──────── EXERCISE DATA
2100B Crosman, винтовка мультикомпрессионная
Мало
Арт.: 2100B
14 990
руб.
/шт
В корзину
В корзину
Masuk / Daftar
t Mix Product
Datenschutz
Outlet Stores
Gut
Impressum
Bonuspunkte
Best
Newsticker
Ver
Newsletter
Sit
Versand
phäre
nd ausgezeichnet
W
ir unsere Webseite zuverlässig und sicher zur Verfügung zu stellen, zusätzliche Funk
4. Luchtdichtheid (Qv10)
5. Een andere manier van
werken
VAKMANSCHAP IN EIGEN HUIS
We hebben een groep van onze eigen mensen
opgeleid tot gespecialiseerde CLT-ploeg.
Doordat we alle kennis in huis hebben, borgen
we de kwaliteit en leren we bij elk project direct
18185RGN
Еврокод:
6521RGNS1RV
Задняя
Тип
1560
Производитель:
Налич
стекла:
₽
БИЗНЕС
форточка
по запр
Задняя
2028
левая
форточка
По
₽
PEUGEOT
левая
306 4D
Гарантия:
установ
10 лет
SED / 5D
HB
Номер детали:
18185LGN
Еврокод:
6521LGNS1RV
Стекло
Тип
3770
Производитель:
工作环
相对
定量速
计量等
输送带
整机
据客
────────────────
──────── EXERCISE DATA
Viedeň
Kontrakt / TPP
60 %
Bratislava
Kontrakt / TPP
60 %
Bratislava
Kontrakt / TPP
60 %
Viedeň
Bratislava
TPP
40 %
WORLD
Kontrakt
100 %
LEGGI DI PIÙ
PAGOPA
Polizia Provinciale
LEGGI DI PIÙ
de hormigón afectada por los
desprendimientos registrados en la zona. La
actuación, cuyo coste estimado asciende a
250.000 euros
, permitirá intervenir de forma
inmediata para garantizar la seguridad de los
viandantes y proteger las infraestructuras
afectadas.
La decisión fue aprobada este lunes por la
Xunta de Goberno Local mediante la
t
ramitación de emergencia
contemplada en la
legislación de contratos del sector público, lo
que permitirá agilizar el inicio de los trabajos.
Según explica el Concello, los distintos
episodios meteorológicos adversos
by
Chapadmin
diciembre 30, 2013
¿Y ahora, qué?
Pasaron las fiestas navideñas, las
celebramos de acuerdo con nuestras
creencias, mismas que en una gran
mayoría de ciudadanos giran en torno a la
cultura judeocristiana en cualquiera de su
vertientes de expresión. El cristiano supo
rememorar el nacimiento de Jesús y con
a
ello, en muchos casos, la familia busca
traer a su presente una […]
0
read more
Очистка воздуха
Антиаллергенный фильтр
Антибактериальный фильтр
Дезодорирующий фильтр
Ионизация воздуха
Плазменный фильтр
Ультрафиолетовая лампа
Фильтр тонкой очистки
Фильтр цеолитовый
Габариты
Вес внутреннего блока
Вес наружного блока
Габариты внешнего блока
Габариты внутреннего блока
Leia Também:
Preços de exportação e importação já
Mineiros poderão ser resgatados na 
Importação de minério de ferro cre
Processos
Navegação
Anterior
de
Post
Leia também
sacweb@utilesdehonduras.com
────────────────
List each line of the items above that contains the word "hebben".

We hebben een groep van onze eigen mensen
Doordat we alle kennis in huis hebben, borgen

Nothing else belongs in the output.